The Sri Lanka Easter attacks shattered nearly a decade of peace

By Peter Apps

Sri Lanka was less than three weeks away from commemorating a decade of relative peace when the Easter Sunday bombings killed at least 321. The goal of those behind the attack – worse than any conducted by the island’s Tamil Tiger rebels in a quarter-century of war – appears brutally simple. Beyond simply bringing bloodshed, they wanted to inflame already existing communal tensions, damaging the country’s economy and further upending its politics.

Those who carried out the attack clearly drew inspiration – and almost certainly experience and support – from groups like Isis, which claimed responsibility for the attack on Wednesday. Several dozen Sri Lankans, perhaps more, are believed to have fought for the group in Syria and beyond. Certainly, the attackers knew what they were doing, detonating multiple suicide bombs almost simultaneously to inflict maximum carnage.

The targets hit – Christian worshipers and wealthy foreign visitors – were exactly what one would expect from such a group. Since the defeat of the Liberation Tigers of Tamil Eelam in May 2009, Sri Lanka had recovered its reputation as a tourist destination – something the bombers clearly wished to wreck. In attacking Christian churches, they were copying similar militant actions across the Middle East – as well as following a broader global trend that has seen individuals and groups target the places of worship of those they hate. Such attacks are invariably aimed at worsening divisions still further – something that’s particularly easy to do in a complex multi-ethnic, barely post-conflict state like Sri Lanka.

In that sense, one could draw parallels with the October 2018 assaults on a Pittsburgh synagogue that left 11 dead; or the white supremacist attack on a mosque in Christchurch, New Zealand that killed 50 in March. On Tuesday, Sri Lanka’s government said it believed the attack was a direct response to the New Zealand killings. What is also clear, however, is that the bombing and its aftermath will be shaped by Sri Lanka’s very messy politics and history.

= = = = = = =

Exercise set:
**a)** List every place the article on the Sri Lanka Easter attacks names, whether a country, city or region.
**b)** In the article on the Sri Lanka Easter attacks, which group claimed responsibility for the bombings, and on what day?

Extracted information:
= = = = = = =

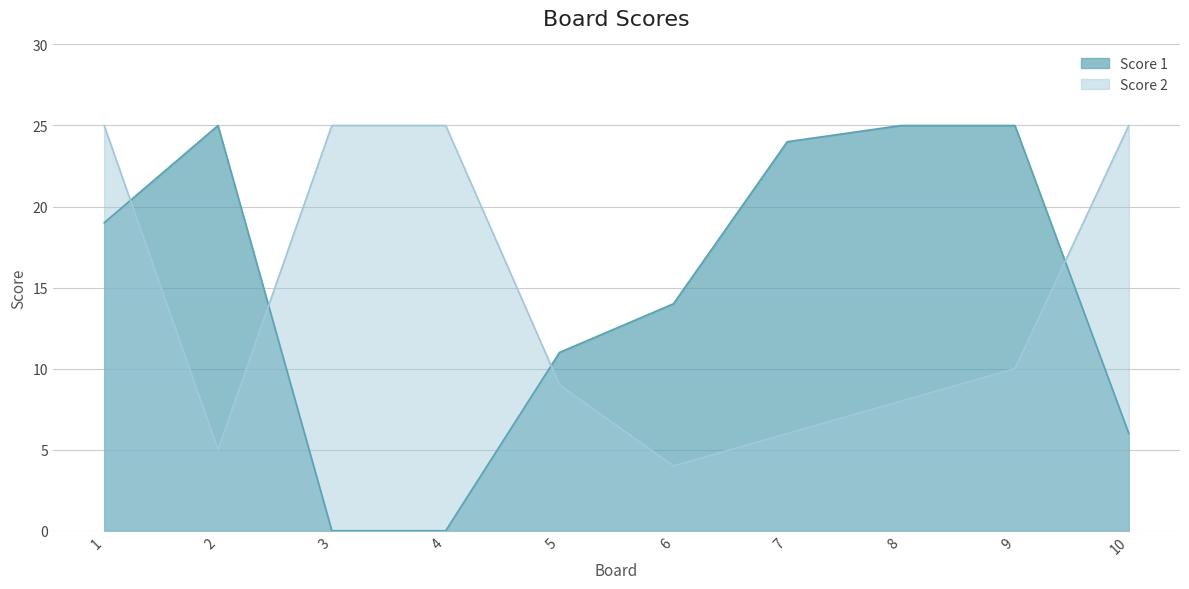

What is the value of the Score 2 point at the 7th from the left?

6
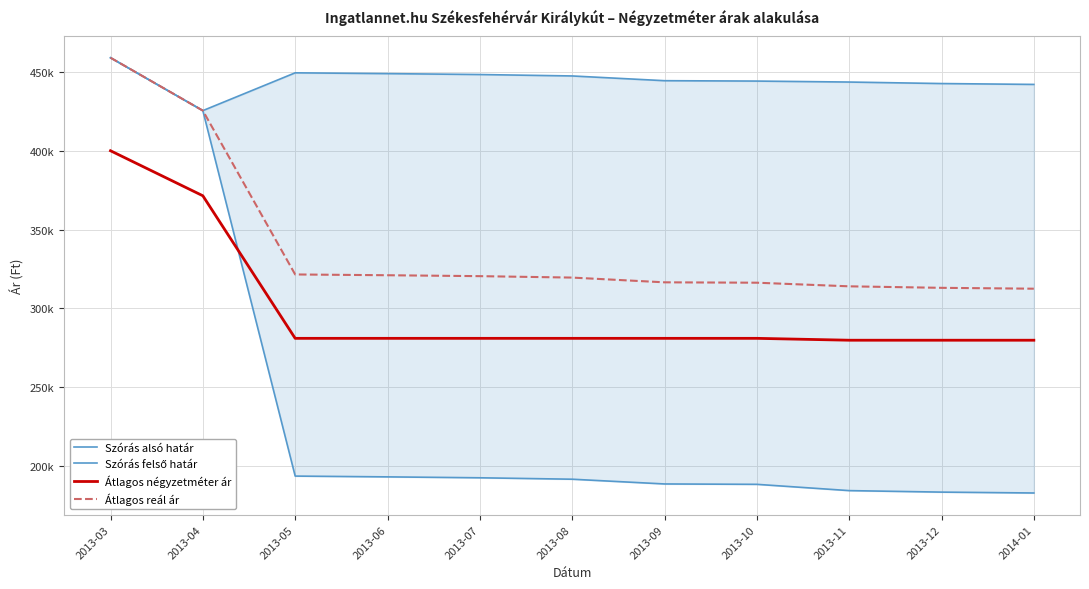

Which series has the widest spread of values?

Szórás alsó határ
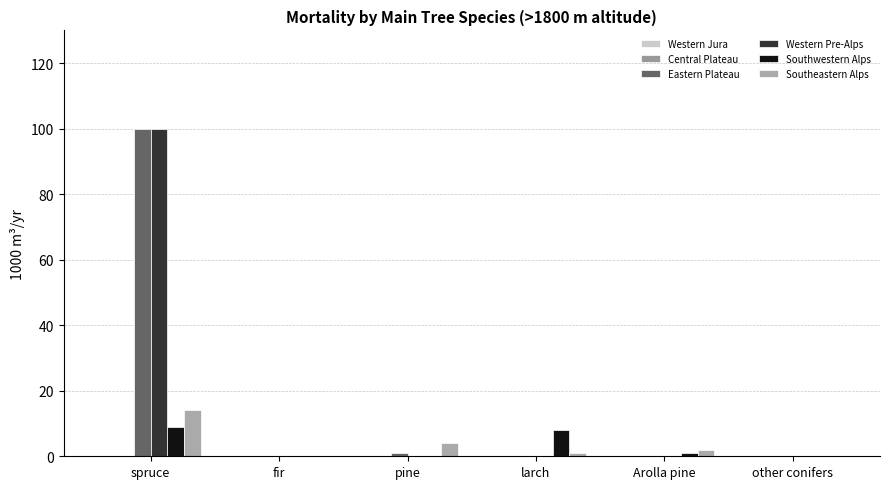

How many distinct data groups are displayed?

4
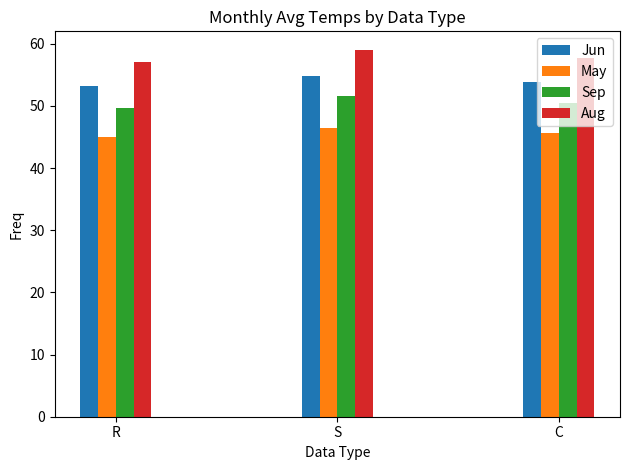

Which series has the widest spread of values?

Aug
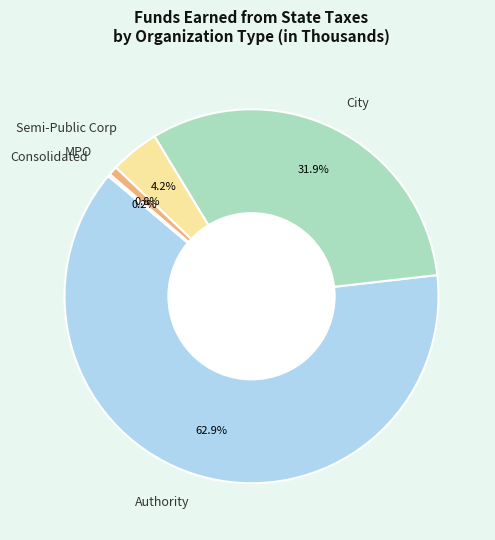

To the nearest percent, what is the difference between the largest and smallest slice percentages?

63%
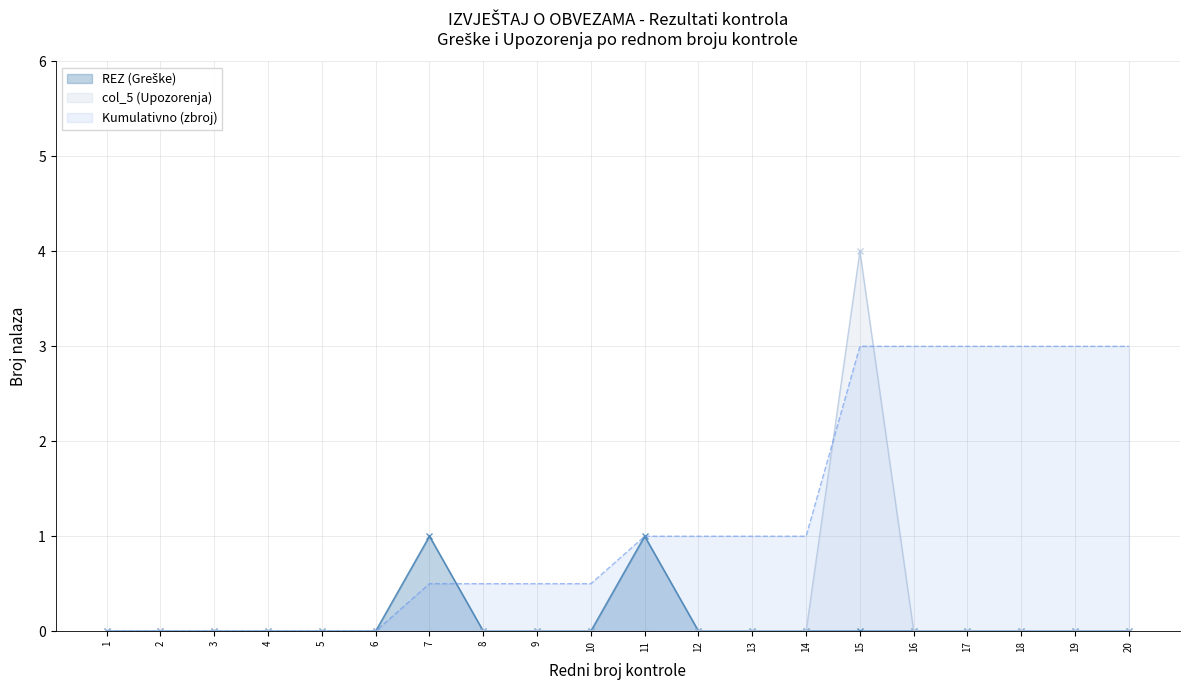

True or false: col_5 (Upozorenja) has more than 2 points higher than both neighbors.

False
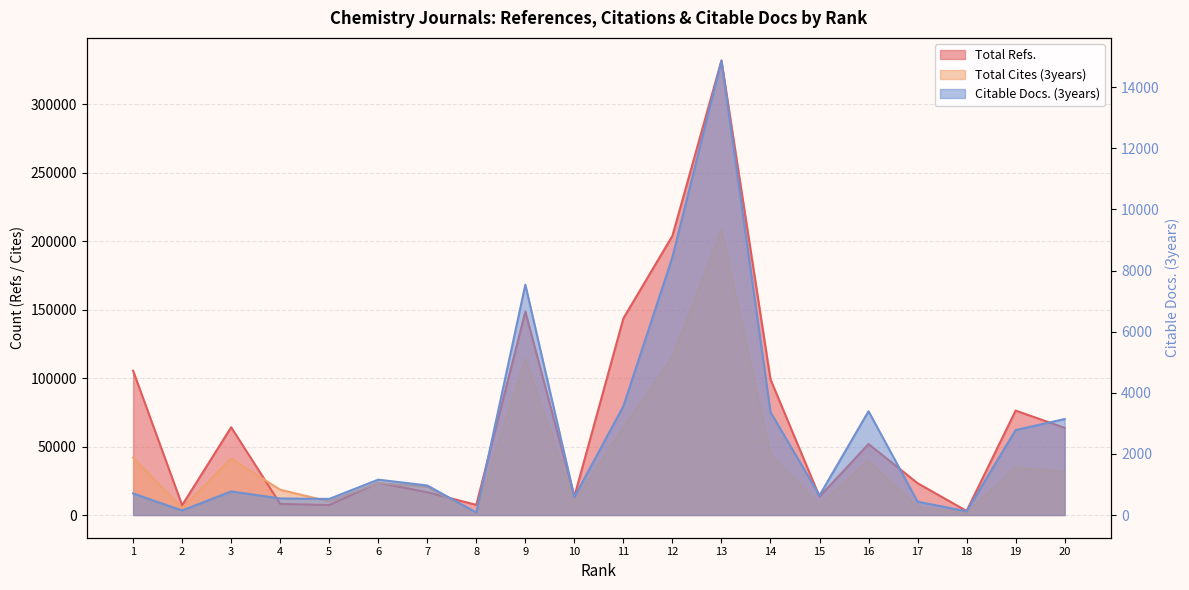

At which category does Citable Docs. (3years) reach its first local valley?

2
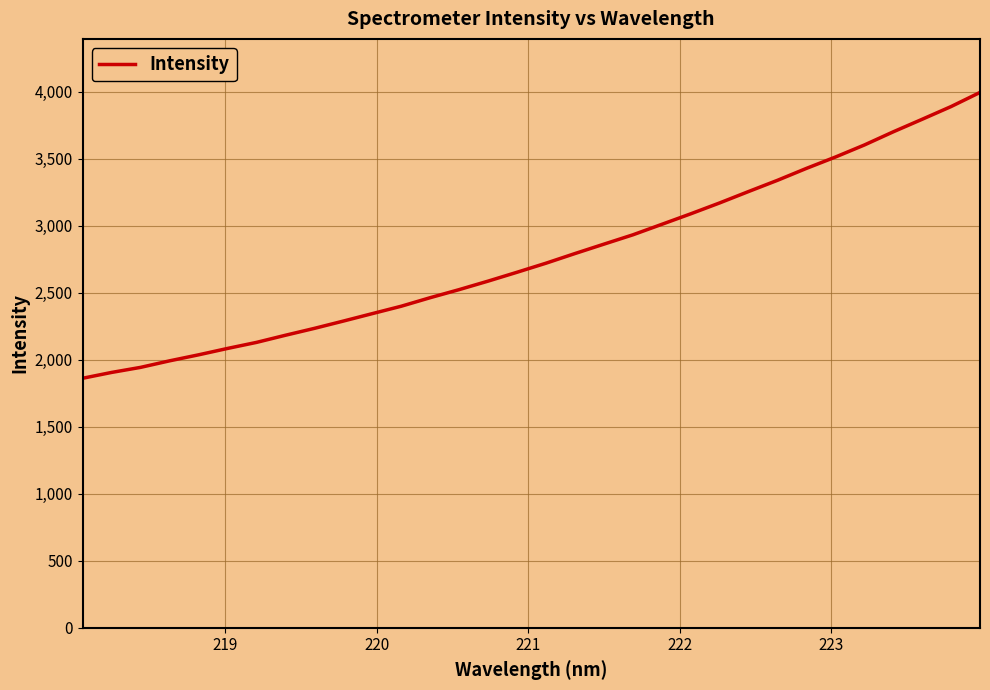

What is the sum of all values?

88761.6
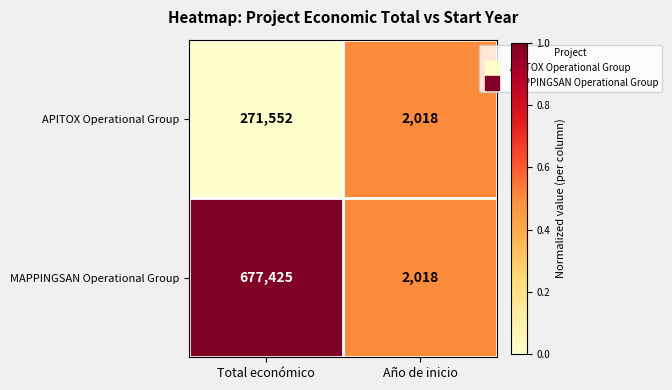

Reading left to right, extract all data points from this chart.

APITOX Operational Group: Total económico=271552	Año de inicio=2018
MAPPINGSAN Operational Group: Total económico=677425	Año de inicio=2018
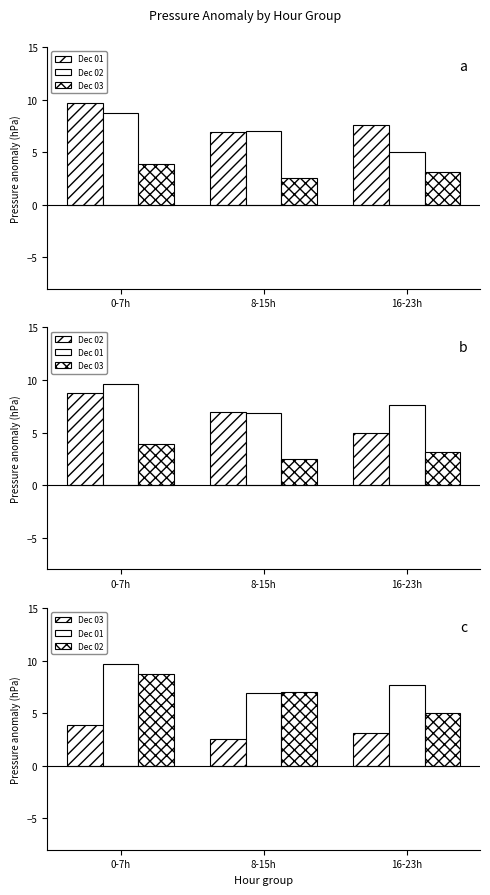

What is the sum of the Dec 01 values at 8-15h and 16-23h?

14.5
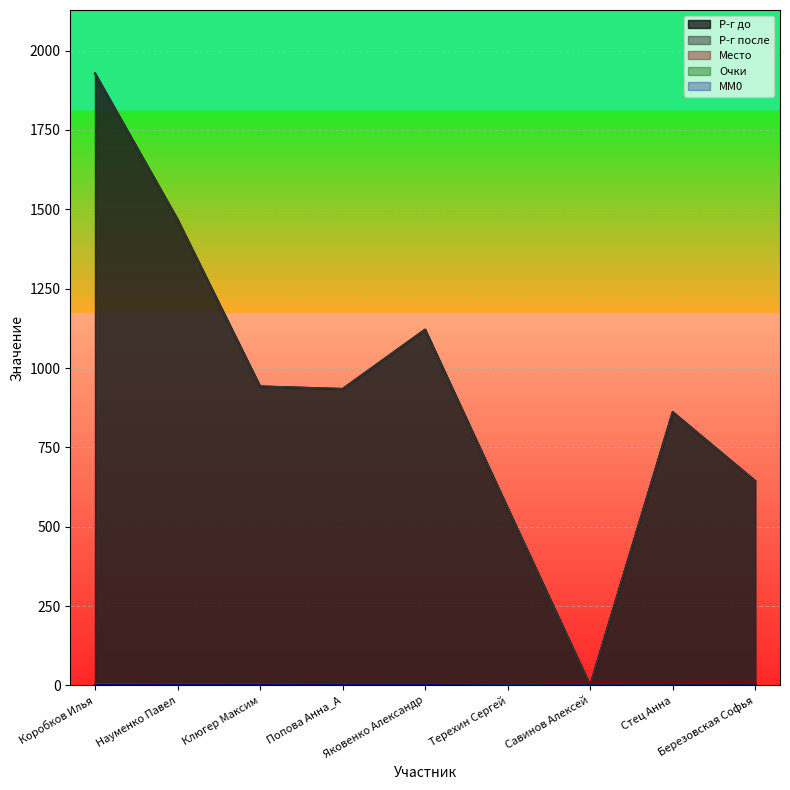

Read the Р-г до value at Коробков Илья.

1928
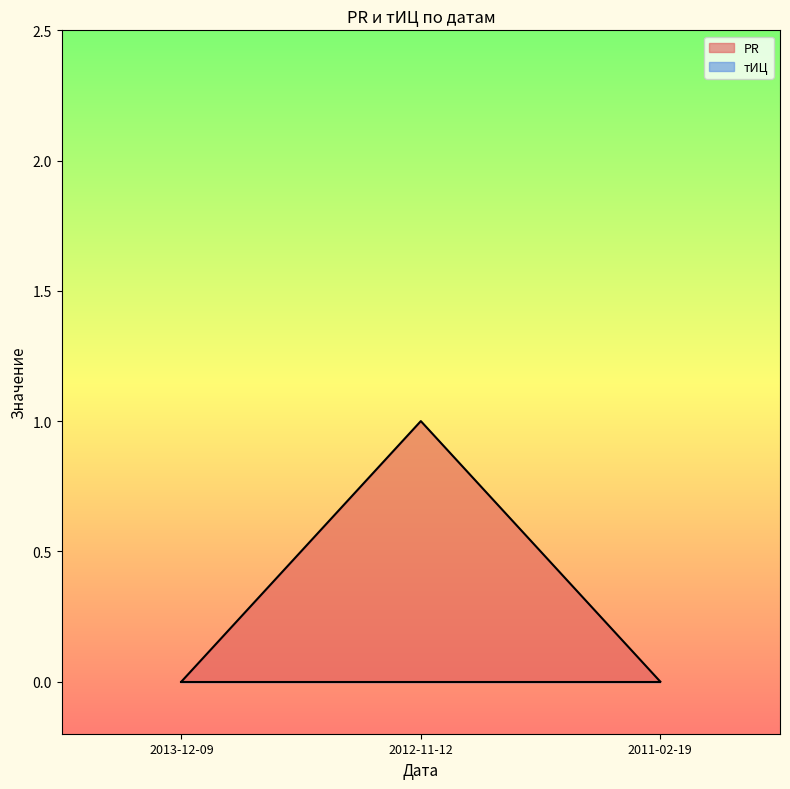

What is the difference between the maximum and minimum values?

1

= = = = = = =

Results of the tasks:
**a)** Sri Lanka, Syria, the Middle East, Pittsburgh, Christchurch, New Zealand

**b)** Isis claimed responsibility on Wednesday.